As a general rule the async methods will have *slightly* more overhead than the sync methods. So an *individual* async method call will be slightly slower than the sync equivalent. But in a heavily loaded system it is likely that an async implementation will handle higher aggregate throughput since it will require fewer threads.
One combination that is not recommended is calling an async method and then calling Wait on the task. If you're going to block on the result you're better of calling the sync method in the first place.
Using Parallel.ForEach for benchmarks is non-deterministic because you don't know what degree of parallelism Parallel.ForEach will use. In fact, Parallel.ForEach will tune the degree of parallelism while the loop is executing, so it can easily be using different degrees of parallelism during the same loop.
Your TestSync and TestAsyncAwait methods are calling different overloads of Parallel.ForEach and we don't know if those two overloads use different heuristics for tuning the degree of parallelism. Most likely they do since you are seeing a larger performance difference than expected between the sync and async implementations.

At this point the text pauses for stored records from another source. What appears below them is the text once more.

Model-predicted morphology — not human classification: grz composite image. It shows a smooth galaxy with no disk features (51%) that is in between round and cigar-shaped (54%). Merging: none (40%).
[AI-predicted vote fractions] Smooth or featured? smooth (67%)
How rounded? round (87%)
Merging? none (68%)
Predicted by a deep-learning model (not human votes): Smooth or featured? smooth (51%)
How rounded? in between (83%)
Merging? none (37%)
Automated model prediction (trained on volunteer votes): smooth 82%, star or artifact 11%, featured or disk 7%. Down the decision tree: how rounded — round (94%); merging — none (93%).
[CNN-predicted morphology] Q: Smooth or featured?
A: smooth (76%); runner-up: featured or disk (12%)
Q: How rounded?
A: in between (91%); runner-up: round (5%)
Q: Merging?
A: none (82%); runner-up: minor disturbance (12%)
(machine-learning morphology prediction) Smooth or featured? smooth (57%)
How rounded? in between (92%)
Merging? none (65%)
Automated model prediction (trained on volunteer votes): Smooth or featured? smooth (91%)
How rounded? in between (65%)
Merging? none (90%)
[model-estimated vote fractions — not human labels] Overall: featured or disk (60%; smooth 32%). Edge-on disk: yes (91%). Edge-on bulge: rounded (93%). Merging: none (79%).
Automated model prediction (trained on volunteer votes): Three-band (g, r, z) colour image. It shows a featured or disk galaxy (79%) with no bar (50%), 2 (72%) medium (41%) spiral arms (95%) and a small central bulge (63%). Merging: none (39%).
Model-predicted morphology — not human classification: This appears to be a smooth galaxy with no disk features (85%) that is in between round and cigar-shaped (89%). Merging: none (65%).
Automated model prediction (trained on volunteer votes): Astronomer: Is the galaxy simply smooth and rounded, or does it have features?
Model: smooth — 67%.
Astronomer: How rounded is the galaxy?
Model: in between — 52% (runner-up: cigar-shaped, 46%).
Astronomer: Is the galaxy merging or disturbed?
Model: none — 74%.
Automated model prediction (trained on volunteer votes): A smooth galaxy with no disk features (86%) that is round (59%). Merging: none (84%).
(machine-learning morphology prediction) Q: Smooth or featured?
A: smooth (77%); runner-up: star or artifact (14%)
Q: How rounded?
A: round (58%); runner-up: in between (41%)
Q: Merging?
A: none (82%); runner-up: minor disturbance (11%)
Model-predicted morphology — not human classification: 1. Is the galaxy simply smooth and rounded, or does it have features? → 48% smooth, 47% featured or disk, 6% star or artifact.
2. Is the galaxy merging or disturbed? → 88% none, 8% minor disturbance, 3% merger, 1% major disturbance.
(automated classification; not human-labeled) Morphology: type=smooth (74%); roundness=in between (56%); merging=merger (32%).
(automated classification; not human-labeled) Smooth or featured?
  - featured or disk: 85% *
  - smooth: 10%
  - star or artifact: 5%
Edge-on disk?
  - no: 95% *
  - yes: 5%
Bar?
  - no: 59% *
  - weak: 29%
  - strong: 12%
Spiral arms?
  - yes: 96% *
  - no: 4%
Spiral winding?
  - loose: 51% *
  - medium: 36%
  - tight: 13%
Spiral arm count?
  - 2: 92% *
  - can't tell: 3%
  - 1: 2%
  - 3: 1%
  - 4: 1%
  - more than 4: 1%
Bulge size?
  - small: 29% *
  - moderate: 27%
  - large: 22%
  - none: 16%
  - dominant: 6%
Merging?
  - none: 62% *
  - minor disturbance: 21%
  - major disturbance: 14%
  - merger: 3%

The default connection pool size is 100 connections. So once 100 Threads/Tasks are using a connection, subsequent Threads/Tasks have to wait for a connection to become available. The default size of the connection pool wait queue is 500. So if you have a degree of parallelism that is over 600 you are subject to MongoWaitQueueFullExceptions. Also, if 500 Threads/Tasks are waiting for a connection it is likely or possible that some of them will get a TimeoutException if they have to wait too long.
It is important to keep the degree of parallelism and the size of the connection pool matched.
As to whether you should use sync or async, you should be able to achieve your goals with either approach. Just choose the one you prefer or are more comfortable with.